Si la carrière et la vie de beaucoup de linguistes qui ont eu la chance de le fréquenter
auront été marquées et enrichies par le contact avec Maurice Gross, c’est non seulement
parce que Gross était un très grand scientifique mais aussi parce que c’était un homme
extraordinairement doué qui avait d’immenses qualités humaines. Il alliait, dans sa
profession comme dans la vie, ce qui correspond sans doute aux qualités essentielles des
vrais esprits créatifs, la rigueur et l’imagination. Il était passionné par la langue mais par
beaucoup d’autres choses aussi. Très fin, très cultivé, il adorait voyager et était dévoré
d’une curiosité intellectuelle insatiable. Il avait le sens de l’humour et le sens de l’amitié.
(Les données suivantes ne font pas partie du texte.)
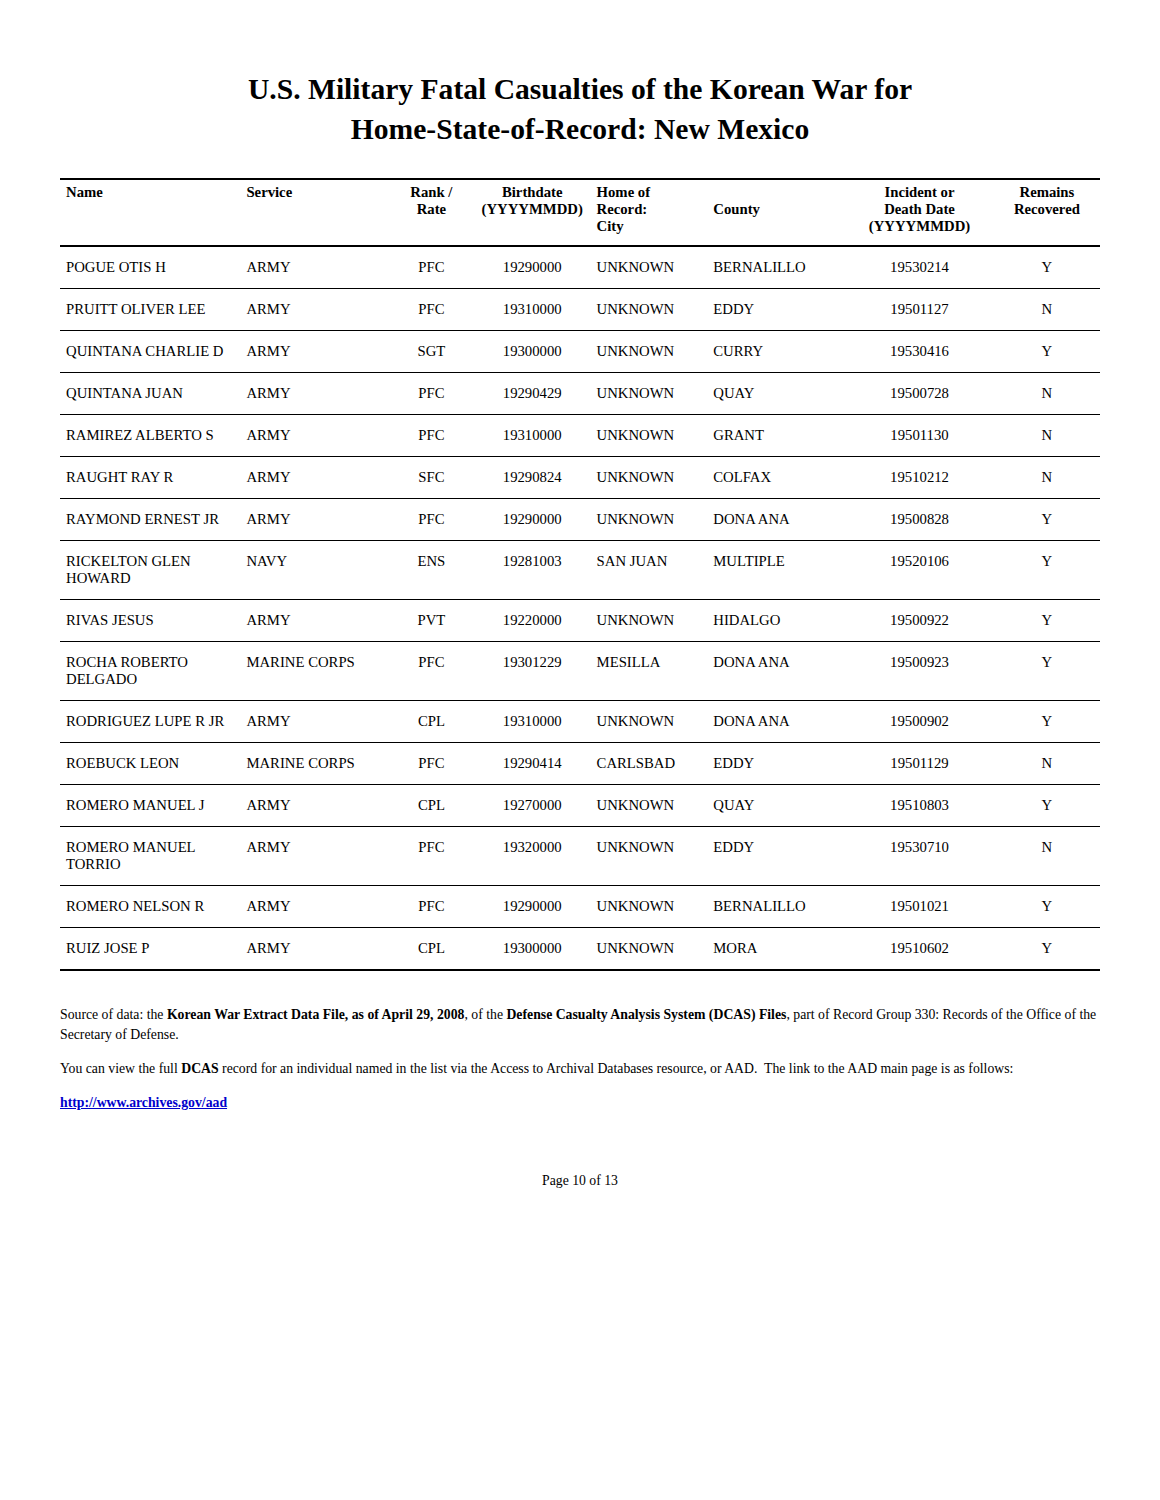U.S. Military Fatal Casualties of the Korean War for
Home-State-of-Record: New Mexico
| Name | Service | Rank / Rate | Birthdate (YYYYMMDD) | Home of Record: City | County | Incident or Death Date (YYYYMMDD) | Remains Recovered |
| --- | --- | --- | --- | --- | --- | --- | --- |
| POGUE OTIS H | ARMY | PFC | 19290000 | UNKNOWN | BERNALILLO | 19530214 | Y |
| PRUITT OLIVER LEE | ARMY | PFC | 19310000 | UNKNOWN | EDDY | 19501127 | N |
| QUINTANA CHARLIE D | ARMY | SGT | 19300000 | UNKNOWN | CURRY | 19530416 | Y |
| QUINTANA JUAN | ARMY | PFC | 19290429 | UNKNOWN | QUAY | 19500728 | N |
| RAMIREZ ALBERTO S | ARMY | PFC | 19310000 | UNKNOWN | GRANT | 19501130 | N |
| RAUGHT RAY R | ARMY | SFC | 19290824 | UNKNOWN | COLFAX | 19510212 | N |
| RAYMOND ERNEST JR | ARMY | PFC | 19290000 | UNKNOWN | DONA ANA | 19500828 | Y |
| RICKELTON GLEN HOWARD | NAVY | ENS | 19281003 | SAN JUAN | MULTIPLE | 19520106 | Y |
| RIVAS JESUS | ARMY | PVT | 19220000 | UNKNOWN | HIDALGO | 19500922 | Y |
| ROCHA ROBERTO DELGADO | MARINE CORPS | PFC | 19301229 | MESILLA | DONA ANA | 19500923 | Y |
| RODRIGUEZ LUPE R JR | ARMY | CPL | 19310000 | UNKNOWN | DONA ANA | 19500902 | Y |
| ROEBUCK LEON | MARINE CORPS | PFC | 19290414 | CARLSBAD | EDDY | 19501129 | N |
| ROMERO MANUEL J | ARMY | CPL | 19270000 | UNKNOWN | QUAY | 19510803 | Y |
| ROMERO MANUEL TORRIO | ARMY | PFC | 19320000 | UNKNOWN | EDDY | 19530710 | N |
| ROMERO NELSON R | ARMY | PFC | 19290000 | UNKNOWN | BERNALILLO | 19501021 | Y |
| RUIZ JOSE P | ARMY | CPL | 19300000 | UNKNOWN | MORA | 19510602 | Y |
Source of data: the Korean War Extract Data File, as of April 29, 2008, of the Defense Casualty Analysis System (DCAS) Files, part of Record Group 330: Records of the Office of the Secretary of Defense.
You can view the full DCAS record for an individual named in the list via the Access to Archival Databases resource, or AAD. The link to the AAD main page is as follows:
http://www.archives.gov/aad
Page 10 of 13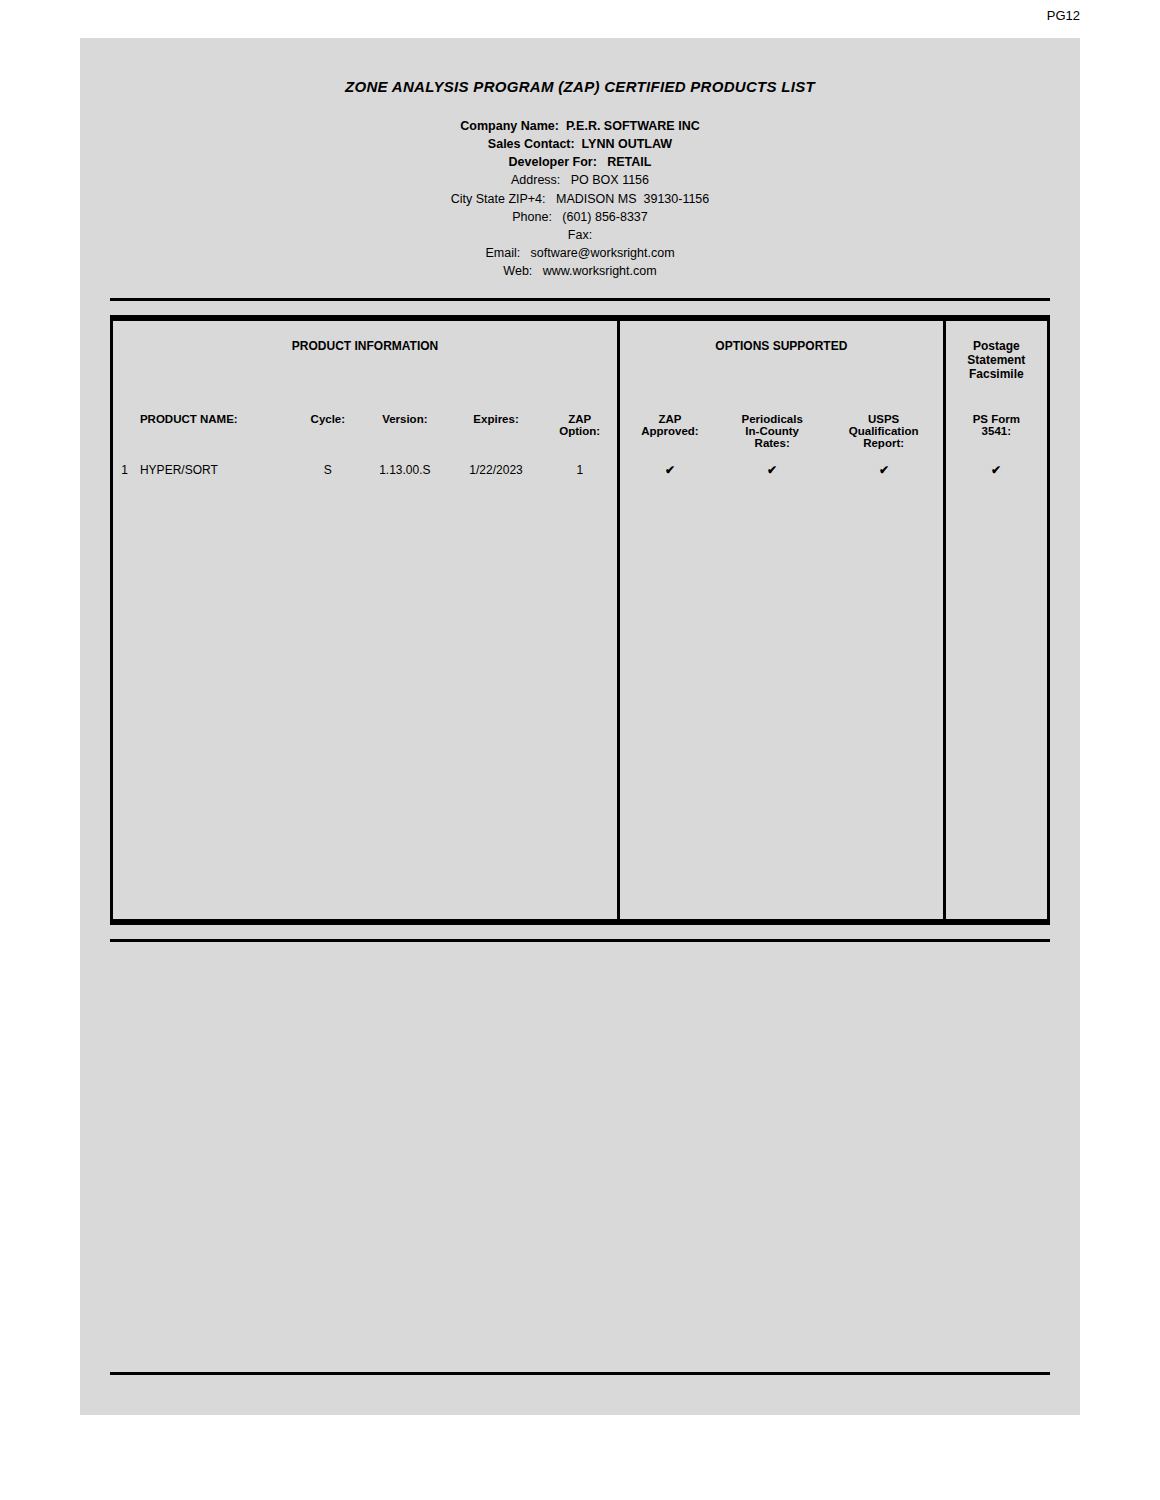PG12
ZONE ANALYSIS PROGRAM (ZAP) CERTIFIED PRODUCTS LIST
Company Name: P.E.R. SOFTWARE INC
Sales Contact: LYNN OUTLAW
Developer For: RETAIL
Address: PO BOX 1156
City State ZIP+4: MADISON MS 39130-1156
Phone: (601) 856-8337
Fax:
Email: software@worksright.com
Web: www.worksright.com
| PRODUCT INFORMATION | OPTIONS SUPPORTED | Postage Statement Facsimile |
| | PRODUCT NAME: | Cycle: | Version: | Expires: | ZAP Option: | ZAP Approved: | Periodicals In-County Rates: | USPS Qualification Report: | PS Form 3541: |
| 1 | HYPER/SORT | S | 1.13.00.S | 1/22/2023 | 1 | ✔ | ✔ | ✔ | ✔ |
Il était très généreux. Même si ses observations pouvaient être ponctuées de jugements
parfois sévères à l’égard de certaines situations ou de certains individus - il ne faisait pas
volontiers de concessions -, il avait en même temps une énorme ouverture d’esprit. Il
aimait ses étudiants et les jeunes en général, il aimait la vie. Grâce à sa personnalité, son
style, son charme aussi, les gens autour de lui, collègues, étudiants ou simplement amis se
sentaient un peu comme faisant partie d’un même clan. Maintenant qu’il nous a quittés,
nous ne regrettons pas seulement la mort d’un des plus grands linguistes français du XXe
siècle, mais aussi l’absence du membre fondateur d’une grande famille.